We have now reached a sensible amount of snow.
This isn't a sensible maximum; rather it is the minimum amount where I only feel anxious rather than terrified by the drive from the shopping centre to the university. First, the road winds uphill beside the gorge through which the river Gléra heads down to meet the fjord. I use the term gorge deliberately as it's one of those steep-sided clefts with a narrow but icy river at the bottom. As is common here there are no crash barriers to stop you going off the road into the gorge should you lose control of your vehicle for some reason.

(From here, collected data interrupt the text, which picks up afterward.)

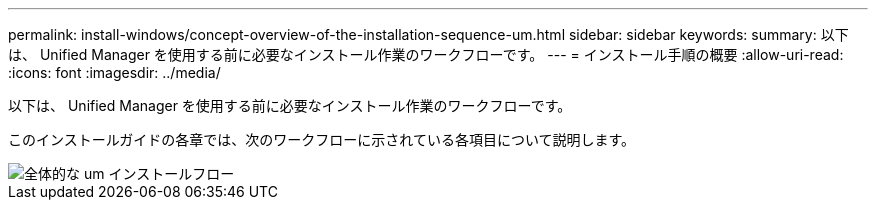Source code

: ---
permalink: install-windows/concept-overview-of-the-installation-sequence-um.html 
sidebar: sidebar 
keywords:  
summary: 以下は、 Unified Manager を使用する前に必要なインストール作業のワークフローです。 
---
= インストール手順の概要
:allow-uri-read: 
:icons: font
:imagesdir: ../media/


[role="lead"]
以下は、 Unified Manager を使用する前に必要なインストール作業のワークフローです。

このインストールガイドの各章では、次のワークフローに示されている各項目について説明します。

image::../media/overall-um-install-flow.png[全体的な um インストールフロー]
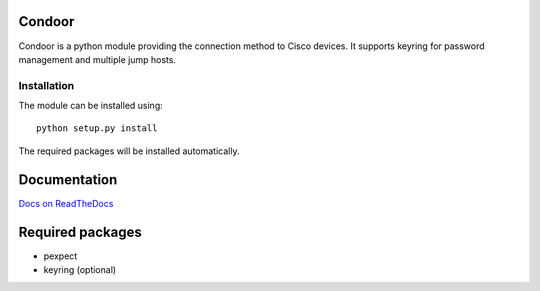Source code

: Condoor
=======

Condoor is a python module providing the connection method to Cisco devices.
It supports keyring for password management and multiple jump hosts.

Installation
------------

The module can be installed using::

    python setup.py install

The required packages will be installed automatically.

Documentation
=============

`Docs on ReadTheDocs <http://condoor.readthedocs.org/>`_


Required packages
=================

* pexpect
* keyring (optional)


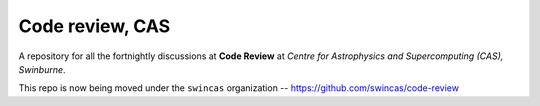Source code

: Code review, CAS
================

A repository for all the fortnightly discussions at **Code Review** at *Centre for Astrophysics and Supercomputing (CAS), Swinburne*. 

This repo is now being moved under the ``swincas`` organization -- https://github.com/swincas/code-review
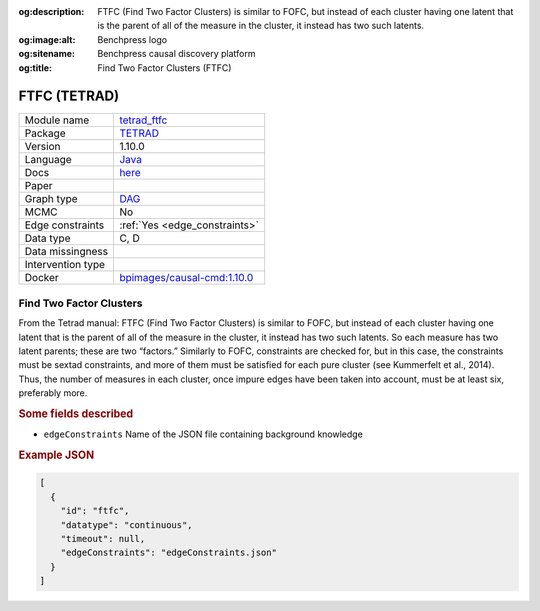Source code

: 


:og:description: FTFC (Find Two Factor Clusters) is similar to FOFC, but instead of each cluster having one latent that is the parent of all of the measure in the cluster, it instead has two such latents.
:og:image:alt: Benchpress logo
:og:sitename: Benchpress causal discovery platform
:og:title: Find Two Factor Clusters (FTFC)
 
.. meta::
    :title: Find Two Factor Clusters 
    :description: FTFC (Find Two Factor Clusters) is similar to FOFC, but instead of each cluster having one latent that is the parent of all of the measure in the cluster, it instead has two such latents.


.. _tetrad_ftfc: 

FTFC (TETRAD) 
**************



.. list-table:: 

   * - Module name
     - `tetrad_ftfc <https://github.com/felixleopoldo/benchpress/tree/master/workflow/rules/structure_learning_algorithms/tetrad_ftfc>`__
   * - Package
     - `TETRAD <https://github.com/bd2kccd/causal-cmd>`__
   * - Version
     - 1.10.0
   * - Language
     - `Java <https://www.java.com/en/>`__
   * - Docs
     - `here <https://cmu-phil.github.io/tetrad/manual/#search_box>`__
   * - Paper
     - 
   * - Graph type
     - `DAG <https://en.wikipedia.org/wiki/Directed_acyclic_graph>`__
   * - MCMC
     - No
   * - Edge constraints
     - :ref:`Yes <edge_constraints>`
   * - Data type
     - C, D
   * - Data missingness
     - 
   * - Intervention type
     - 
   * - Docker 
     - `bpimages/causal-cmd:1.10.0 <https://hub.docker.com/r/bpimages/causal-cmd/tags>`__




Find Two Factor Clusters 
----------------------------


From the Tetrad manual: FTFC (Find Two Factor Clusters) is similar to FOFC, but instead of each cluster having one latent that is the parent of all of the measure in the cluster, it instead has two such latents. So each measure has two latent parents; these are two “factors.” Similarly to FOFC, constraints are checked for, but in this case, the constraints must be sextad constraints, and more of them must be satisfied for each pure cluster (see Kummerfelt et al., 2014). Thus, the number of measures in each cluster, once impure edges have been taken into account, must be at least six, preferably more.

.. rubric:: Some fields described 
* ``edgeConstraints`` Name of the JSON file containing background knowledge 


.. rubric:: Example JSON


.. code-block:: json


    [
      {
        "id": "ftfc",
        "datatype": "continuous",
        "timeout": null,
        "edgeConstraints": "edgeConstraints.json"
      }
    ]

.. footbibliography::

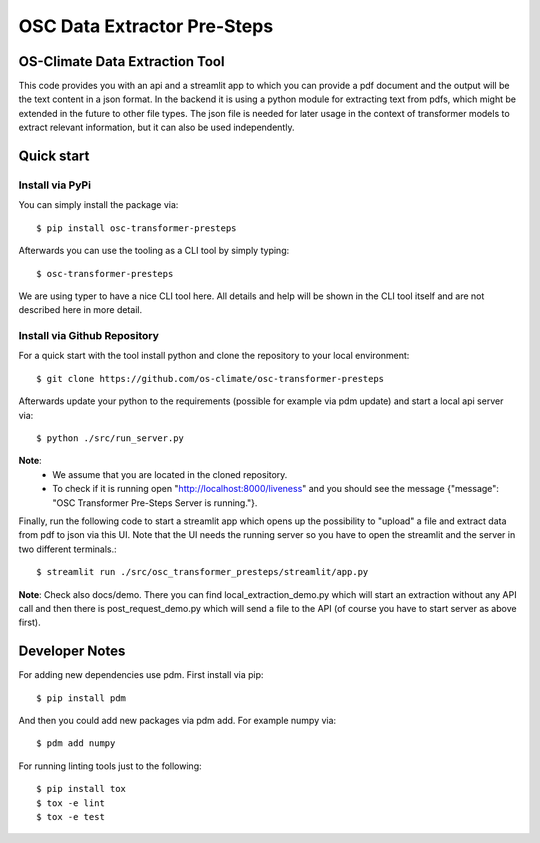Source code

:=====================================================================
OSC Data Extractor Pre-Steps
=====================================================================

|osc-climate-project| |osc-climate-slack| |osc-climate-github| |pypi| |build-status| |pdm| |PyScaffold|

OS-Climate Data Extraction Tool
===============================

.. _notes:

This code provides you with an api and a streamlit app to which you
can provide a pdf document and the output will be the text content in a json format.
In the backend it is using a python module for extracting text from pdfs, which
might be extended in the future to other file types.
The json file is needed for later usage in the context of transformer models
to extract relevant information, but it can also be used independently.

Quick start
===========

Install via PyPi
----------------

You can simply install the package via::

    $ pip install osc-transformer-presteps

Afterwards you can use the tooling as a CLI tool by simply typing::

    $ osc-transformer-presteps

We are using typer to have a nice CLI tool here. All details and help will be shown in the CLI
tool itself and are not described here in more detail.


Install via Github Repository
-----------------------------

For a quick start with the tool install python and clone the repository to your local environment::

    $ git clone https://github.com/os-climate/osc-transformer-presteps

Afterwards update your python to the requirements (possible for example
via pdm update) and start a local api server via::

    $ python ./src/run_server.py

**Note**:
    * We assume that you are located in the cloned repository.
    * To check if it is running open "http://localhost:8000/liveness" and you should see the
      message {"message": "OSC Transformer Pre-Steps Server is running."}.

Finally, run the following code to start a streamlit app which opens up the possibility
to "upload" a file and extract data from pdf to json via this UI. Note that the UI needs
the running server so you have to open the streamlit and the server in two different
terminals.::

    $ streamlit run ./src/osc_transformer_presteps/streamlit/app.py

**Note**: Check also docs/demo. There you can
find local_extraction_demo.py which will start an extraction
without any API call and then there is post_request_demo.py
which will send a file to the API (of course you have to start
server as above first).

Developer Notes
===============

For adding new dependencies use pdm. First install via pip::

    $ pip install pdm

And then you could add new packages via pdm add. For example numpy via::

    $ pdm add numpy

For running linting tools just to the following::

    $ pip install tox
    $ tox -e lint
    $ tox -e test


.. |osc-climate-project| image:: https://img.shields.io/badge/OS-Climate-blue
  :alt: An OS-Climate Project
  :target: https://os-climate.org/

.. |osc-climate-slack| image:: https://img.shields.io/badge/slack-osclimate-brightgreen.svg?logo=slack
  :alt: Join OS-Climate on Slack
  :target: https://os-climate.slack.com

.. |osc-climate-github| image:: https://img.shields.io/badge/GitHub-100000?logo=github&logoColor=white
  :alt: Source code on GitHub
  :target: https://github.com/ModeSevenIndustrialSolutions/osc-data-extractor

.. |pypi| image:: https://img.shields.io/pypi/v/osc-data-extractor.svg
  :alt: PyPI package
  :target: https://pypi.org/project/osc-data-extractor/

.. |build-status| image:: https://api.cirrus-ci.com/github/os-climate/osc-data-extractor.svg?branch=main
  :alt: Built Status
  :target: https://cirrus-ci.com/github/os-climate/osc-data-extractor

.. |pdm| image:: https://img.shields.io/badge/PDM-Project-purple
  :alt: Built using PDM
  :target: https://pdm-project.org/latest/

.. |PyScaffold| image:: https://img.shields.io/badge/-PyScaffold-005CA0?logo=pyscaffold
  :alt: Project generated with PyScaffold
  :target: https://pyscaffold.org/
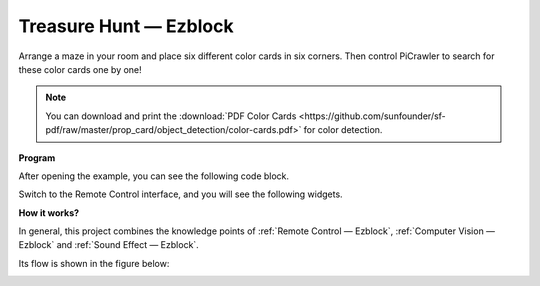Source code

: Treasure Hunt — Ezblock
============================


Arrange a maze in your room and place six different color cards in six corners. Then control PiCrawler to search for these color cards one by one!

.. note:: You can download and print the :download:`PDF Color Cards <https://github.com/sunfounder/sf-pdf/raw/master/prop_card/object_detection/color-cards.pdf>` for color detection.

**Program**

After opening the example, you can see the following code block.

.. image:: media/sp210928_181036.png
    :width: 800

Switch to the Remote Control interface, and you will see the following widgets.

.. image:: media/sp210928_181134.png
    :width: 800


**How it works?**

In general, this project combines the knowledge points of :ref:`Remote Control — Ezblock`, :ref:`Computer Vision — Ezblock` and :ref:`Sound Effect — Ezblock`.

Its flow is shown in the figure below:

.. image:: ../image/treasure_hunt.png
    :width: 600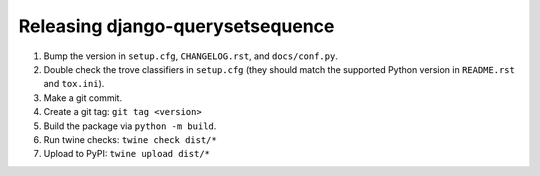 Releasing django-querysetsequence
=================================

1. Bump the version in ``setup.cfg``, ``CHANGELOG.rst``, and ``docs/conf.py``.
2. Double check the trove classifiers in ``setup.cfg`` (they should match the
   supported Python version in ``README.rst`` and ``tox.ini``).
3. Make a git commit.
4. Create a git tag: ``git tag <version>``
5. Build the package via ``python -m build``.
6. Run twine checks: ``twine check dist/*``
7. Upload to PyPI: ``twine upload dist/*``
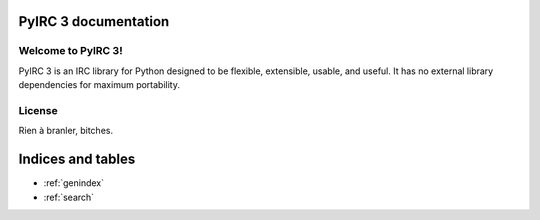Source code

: PyIRC 3 documentation
=====================

.. toctree ::
   :maxdepth: 2

   base
   extensions
   examples

Welcome to PyIRC 3!
-------------------

PyIRC 3 is an IRC library for Python designed to be flexible, extensible,
usable, and useful.  It has no external library dependencies for maximum
portability.

License
-------

Rien à branler, bitches.

Indices and tables
==================

* :ref:`genindex`
* :ref:`search`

Secondly, although I have super-duper sticky tyres my car does still slide about a bit. This is exacerbated by the fact that the roads now have two clear tracks worn away by the constant friction of traffic. On side roads these aren't quite as clear as on the main roads, and sometimes have a very interesting corrugated texture where a heavy vehicle has created tyre tracks that have then frozen into place - it's rather like going over an extended cattle grid - and then been covered by more layers of snow and ice. No matter what the road, it means that there are natural tracks that your wheels follow unless you accelerate and turn more sharply than is recommended given the friction problems. Curiously, I feel that I have less control through the power steering than I had with manual steering - I suspect that this is because I'm getting less feedback through the steering wheel than I'm used to.
These are the reasons to be terrified; the reason to downgrade that terror to mere extreme anxiety is that there has now been enough snow that the snowploughs have created walls of swept snow and ice along both sides of each carriageway. On the road uphill this is now a reassuring foot or so high, forming wall between the road and the gorge beyond. Admittedly it would probably only act as a launch ramp for anyone driving at the 50 km/h speed limit, but as I'm sufficiently anxious that 40 km/h is a rarity and 30 km/h far more common, it's enough to stop me if anything goes wrong. Not that people seem too interested in sticking to the speed limit or, for that matter, signalling their intentions to turn, but that's another story.
The big question here is still whether we'll have a white Christmas. Given the variability of the winter weather over the past few years it's still quite possible that we'll have a thaw and it'll clear up over the next two weeks. Still, I think that the chances of Akureyri having a white Christmas are orders of magnitude above those of Liverpool having one.